### Instructions to follow
Turn the lines of the items below into a JSON list of strings, one string per line, with blank lines dropped. Leave the pictures out of the answer.
********
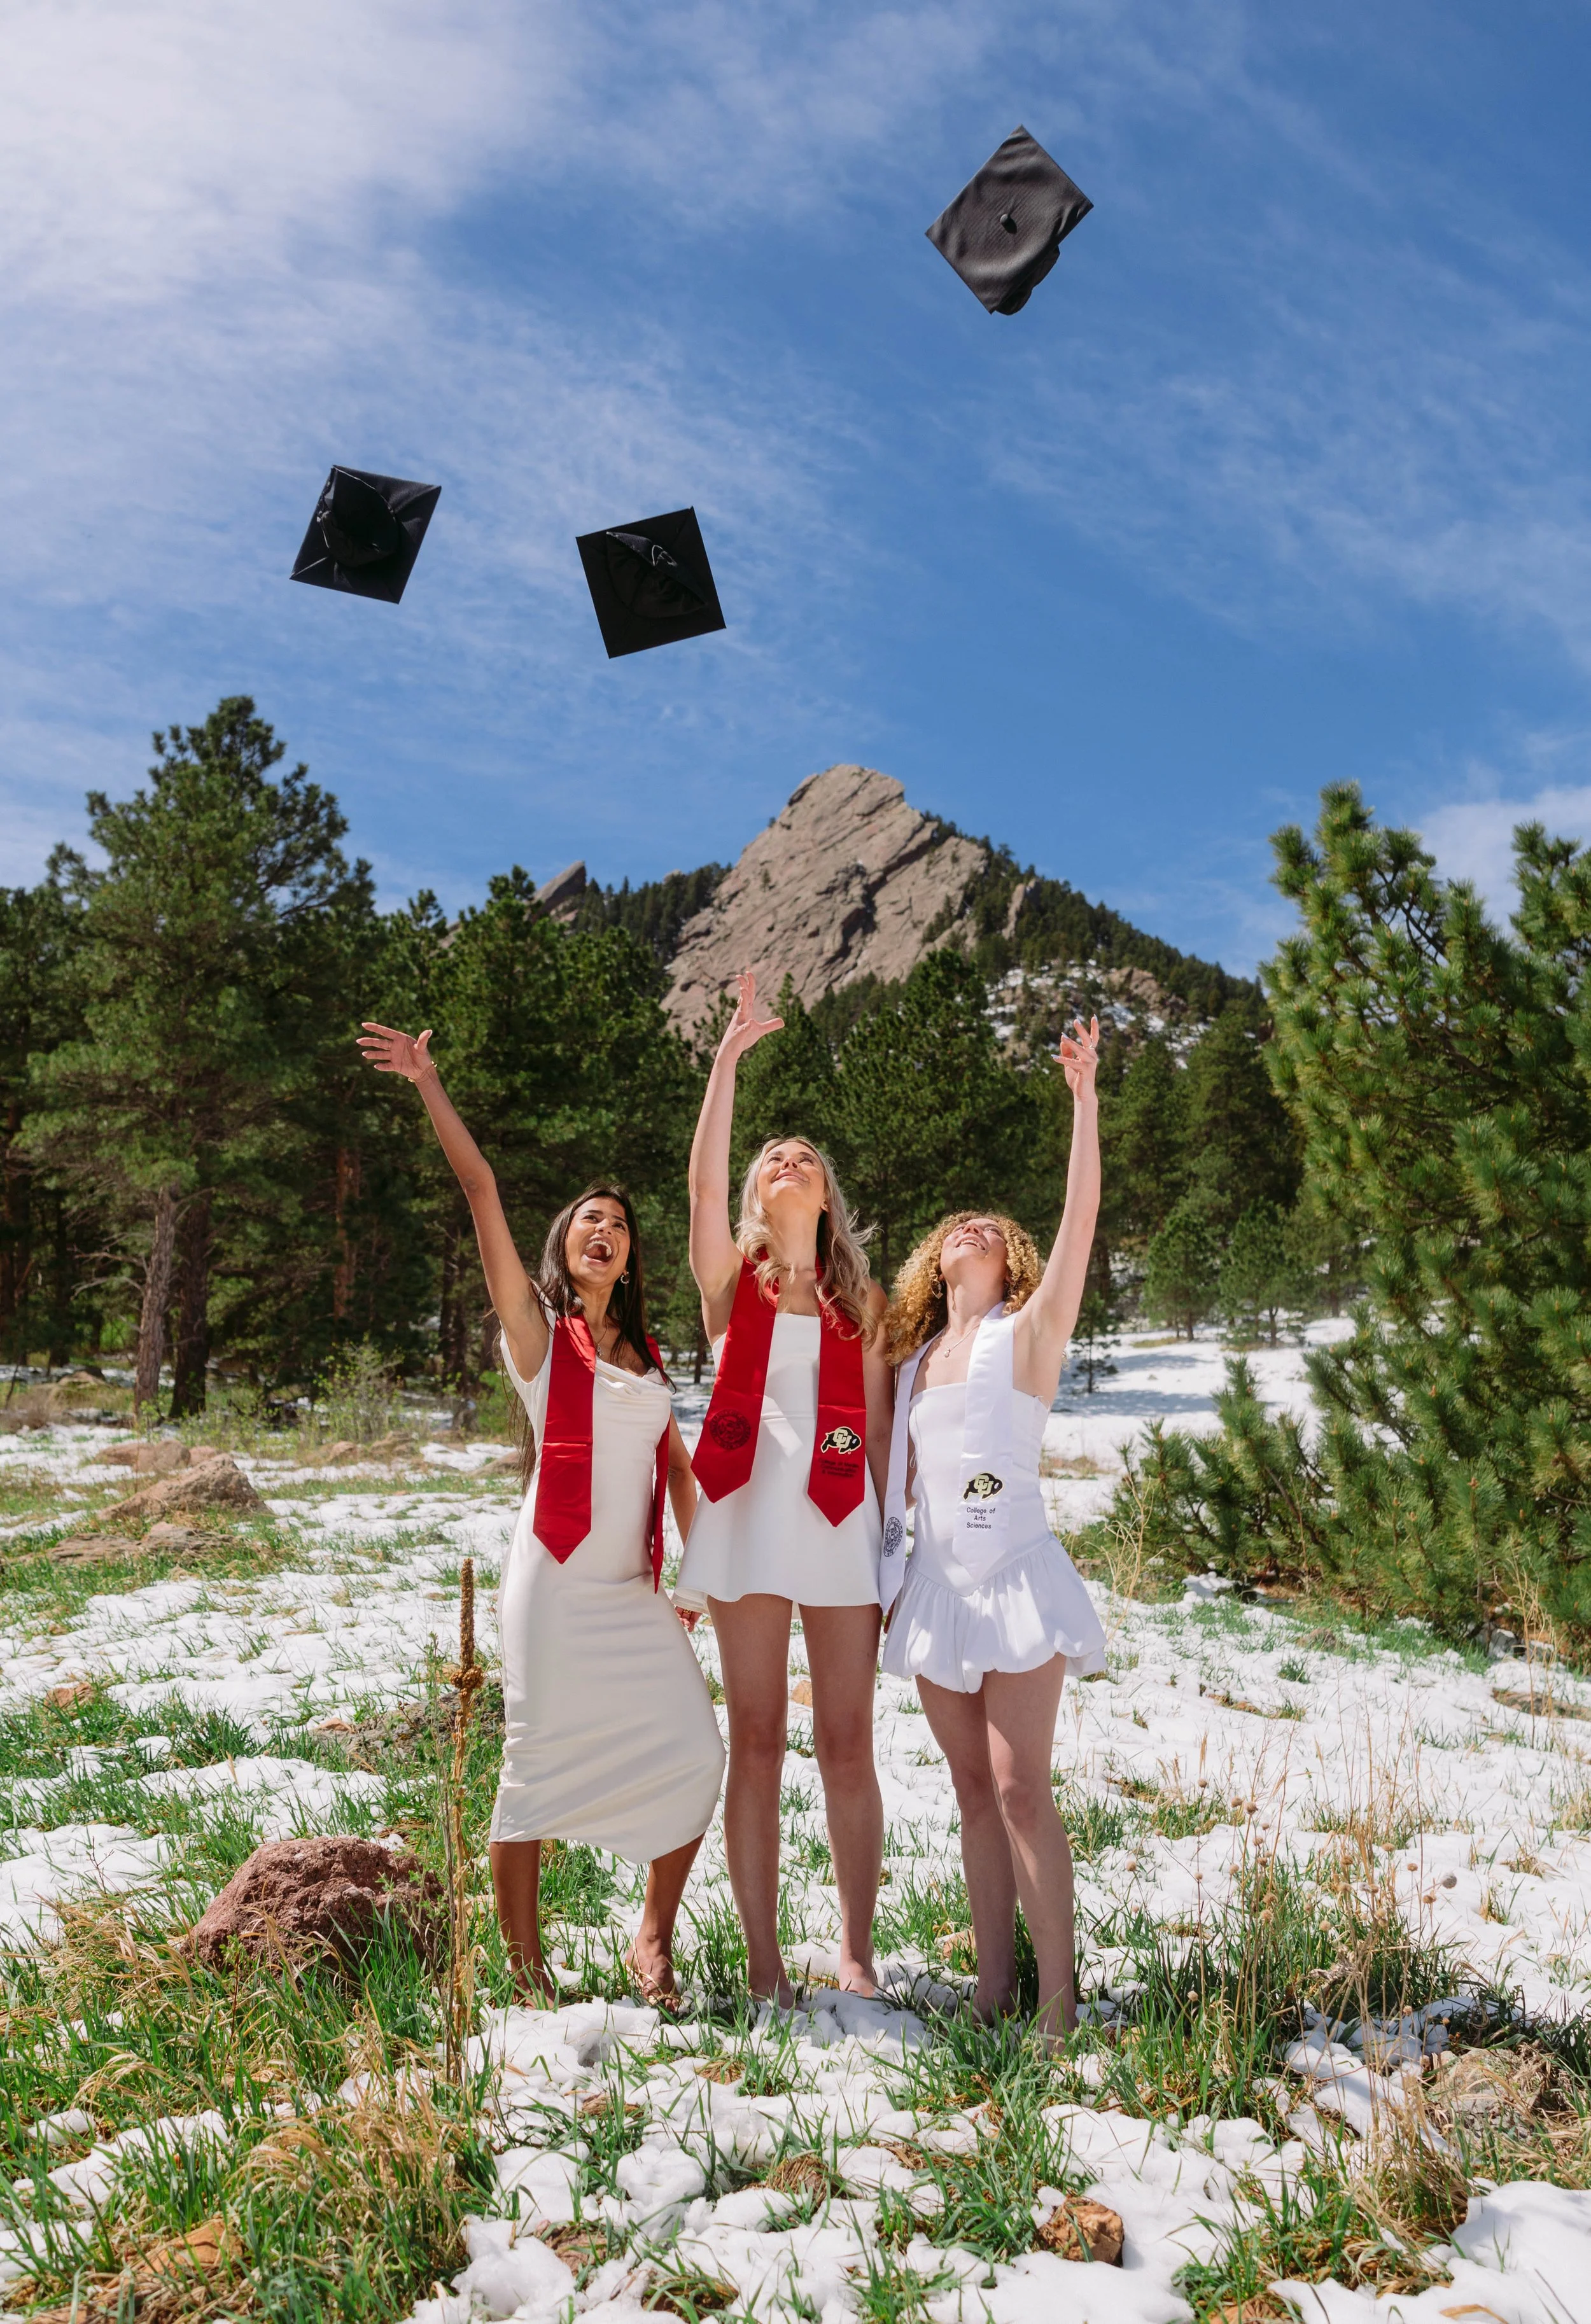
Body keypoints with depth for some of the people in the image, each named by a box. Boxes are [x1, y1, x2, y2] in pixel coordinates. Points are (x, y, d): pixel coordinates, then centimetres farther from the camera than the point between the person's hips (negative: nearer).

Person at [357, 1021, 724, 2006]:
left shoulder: (646, 1353, 15)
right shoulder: (536, 1329, 0)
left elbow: (677, 1463, 17)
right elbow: (484, 1195, -8)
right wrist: (431, 1089, -14)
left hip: (638, 1592, 5)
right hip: (558, 1583, -4)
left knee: (694, 1756, -2)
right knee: (539, 1767, 0)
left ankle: (655, 1940, 18)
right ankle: (527, 1970, 16)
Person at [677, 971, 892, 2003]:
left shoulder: (863, 1302, 13)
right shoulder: (733, 1282, 9)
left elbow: (880, 1432, 12)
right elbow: (704, 1182, -7)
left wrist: (897, 1537, 6)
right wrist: (731, 1054, -10)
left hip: (842, 1529, 1)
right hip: (747, 1520, -1)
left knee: (848, 1747, 3)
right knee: (757, 1745, 4)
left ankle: (858, 1954, 16)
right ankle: (765, 1959, 14)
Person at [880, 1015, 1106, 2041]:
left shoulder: (1028, 1333, -1)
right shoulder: (912, 1360, 14)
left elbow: (1082, 1219, -13)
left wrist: (1085, 1096, -18)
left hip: (1015, 1575, -5)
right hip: (935, 1583, 5)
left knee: (1021, 1789, -9)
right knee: (974, 1793, 9)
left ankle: (1057, 2003, -2)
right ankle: (992, 1992, 16)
********
### Answer to this exercise
[
  "Body keypoints with depth for some of the people in the image, each named by a box. Boxes are [x1, y1, x2, y2] in pixel coordinates. Points are (x, y, d): pixel coordinates, then centimetres farther from the camera than the point between the person's hips (negative: nearer).",
  "Person at [357, 1021, 724, 2006]:",
  "left shoulder: (646, 1353, 15)",
  "right shoulder: (536, 1329, 0)",
  "left elbow: (677, 1463, 17)",
  "right elbow: (484, 1195, -8)",
  "right wrist: (431, 1089, -14)",
  "left hip: (638, 1592, 5)",
  "right hip: (558, 1583, -4)",
  "left knee: (694, 1756, -2)",
  "right knee: (539, 1767, 0)",
  "left ankle: (655, 1940, 18)",
  "right ankle: (527, 1970, 16)",
  "Person at [677, 971, 892, 2003]:",
  "left shoulder: (863, 1302, 13)",
  "right shoulder: (733, 1282, 9)",
  "left elbow: (880, 1432, 12)",
  "right elbow: (704, 1182, -7)",
  "left wrist: (897, 1537, 6)",
  "right wrist: (731, 1054, -10)",
  "left hip: (842, 1529, 1)",
  "right hip: (747, 1520, -1)",
  "left knee: (848, 1747, 3)",
  "right knee: (757, 1745, 4)",
  "left ankle: (858, 1954, 16)",
  "right ankle: (765, 1959, 14)",
  "Person at [880, 1015, 1106, 2041]:",
  "left shoulder: (1028, 1333, -1)",
  "right shoulder: (912, 1360, 14)",
  "left elbow: (1082, 1219, -13)",
  "left wrist: (1085, 1096, -18)",
  "left hip: (1015, 1575, -5)",
  "right hip: (935, 1583, 5)",
  "left knee: (1021, 1789, -9)",
  "right knee: (974, 1793, 9)",
  "left ankle: (1057, 2003, -2)",
  "right ankle: (992, 1992, 16)"
]